2. Topology

What do we mean with topology? Wikipedia describes topology as follows:

In mathematics, topology …​ is concerned with the properties of a geometric object that are preserved under continuous deformations, such as stretching, twisting, crumpling, and bending; that is, without closing holes, opening holes, tearing, gluing, or passing through itself.

What does this even mean?

Coordinate invariance

Topology considers how things are connected, not the actual coordinates. The ellipses below are all topologically equal; it does not matter if they are rotated or not.

coordinate invariance

Deformation invariance

The geometric shape of an object can be deformed by stretching or bending it, as long as we don’t create new holes or remove existing ones. The letters A written in two different fonts below are topologically the same. The letter B is different because we cannot deform a letter A to create a letter B without creating a new hole.

deformation invariance

Compressed representation

Consider a circle consisting of an infinite number of points. We can represent this same circle with one triangle consisting of only 3 points; they are topologically equivalent.

compressed representation

Image source: Ayasdi white paper "Deep Dive: Topological Data Analysis"

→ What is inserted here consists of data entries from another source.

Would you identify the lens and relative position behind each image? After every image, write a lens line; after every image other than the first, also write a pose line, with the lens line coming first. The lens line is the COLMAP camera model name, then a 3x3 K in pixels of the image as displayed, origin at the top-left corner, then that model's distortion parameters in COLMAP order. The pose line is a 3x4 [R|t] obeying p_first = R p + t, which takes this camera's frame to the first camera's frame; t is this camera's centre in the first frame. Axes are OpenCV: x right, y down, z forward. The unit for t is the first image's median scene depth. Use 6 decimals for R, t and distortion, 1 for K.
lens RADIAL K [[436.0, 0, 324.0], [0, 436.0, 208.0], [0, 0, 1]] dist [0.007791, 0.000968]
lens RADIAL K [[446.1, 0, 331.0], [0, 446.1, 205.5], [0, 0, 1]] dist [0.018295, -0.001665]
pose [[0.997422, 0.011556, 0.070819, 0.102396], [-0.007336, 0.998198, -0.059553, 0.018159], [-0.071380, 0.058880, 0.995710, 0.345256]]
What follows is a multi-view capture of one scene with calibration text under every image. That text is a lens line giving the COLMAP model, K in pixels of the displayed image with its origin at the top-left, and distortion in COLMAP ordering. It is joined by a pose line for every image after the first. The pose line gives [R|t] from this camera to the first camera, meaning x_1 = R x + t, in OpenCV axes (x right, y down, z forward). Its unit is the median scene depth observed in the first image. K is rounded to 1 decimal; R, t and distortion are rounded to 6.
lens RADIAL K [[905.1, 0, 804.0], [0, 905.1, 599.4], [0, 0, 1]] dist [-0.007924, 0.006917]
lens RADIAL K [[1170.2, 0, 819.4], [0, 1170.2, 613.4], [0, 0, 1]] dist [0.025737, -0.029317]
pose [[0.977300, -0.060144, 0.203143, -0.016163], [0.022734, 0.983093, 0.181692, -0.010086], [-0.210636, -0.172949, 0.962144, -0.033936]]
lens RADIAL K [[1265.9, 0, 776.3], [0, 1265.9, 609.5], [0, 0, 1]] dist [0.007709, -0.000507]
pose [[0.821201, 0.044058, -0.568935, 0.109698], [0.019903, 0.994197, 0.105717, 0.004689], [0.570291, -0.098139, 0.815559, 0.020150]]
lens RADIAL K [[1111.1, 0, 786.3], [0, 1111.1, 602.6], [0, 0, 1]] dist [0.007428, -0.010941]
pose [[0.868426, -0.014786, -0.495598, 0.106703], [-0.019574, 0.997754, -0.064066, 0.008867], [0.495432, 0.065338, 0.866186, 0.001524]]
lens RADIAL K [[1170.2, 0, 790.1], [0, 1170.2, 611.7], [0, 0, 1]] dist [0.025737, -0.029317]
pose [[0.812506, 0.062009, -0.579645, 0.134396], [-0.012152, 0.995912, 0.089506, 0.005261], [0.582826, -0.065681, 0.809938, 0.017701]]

A running joke tells of a topologist who is not able to distinguish a mug from a donut. Indeed, these are equivalent. If you start making the bottom of the mug thicker and thicker, you’ll be working towards a donut (torus) shape. Both have only 1 hole: the handle, and the hole in the donut.

Mug and Torus morph

2.1. Topology vs geometry vs algebra

Consider the idea of a "circle".

In geometry, we talk about its curvature, width, rotational symmetry, etc.

circle geometry

In topology, we look at the circle as being made from flexible material: we can stretch and deform it, but should not poke hole in it or break it.

circle topology

In algebra, we consider the circle as a collection of points and a rule to connect them. Here, we have a notion of "nearness" of points. This will become important later when we talk about "algebraic topology".

To summarise: a donut and a mug have a different geometry but the same topology, whereas a sieve and a plate have a similar geometry but a different topology (i.e. number of holes).

different geometry same topology

same geometry different topology

The image below shows topological equivalence across a wide number of shapes. It shows that a disk is equivalent to a singular point or a hollow sphere with a hole in it. Also, a number 8 is equivalent to two circles connected with a line, etc.

topological equivalence

Source: Singh G et al (2008) Topological analysis of population activity in visual cortex. Journal of Vision, 8(11), 1-18

2.2. From data to topology

As we’re working with datapoints (often in high-dimensional space) and topology (in terms of torus shapes, circles, etc), how do we marry these two together?

In topological data analysis, we convert the datapoints into a network (actually simplicial complexes, but we’ll go into that later). There are different ways for doing this, depending on whether it is for visualisation purposes (mapper), or for analysis (persistent homology).

small network 1

small network 2

We’ll look further in both of them in the following sections. Things that we are particularly interested in, are flares and holes.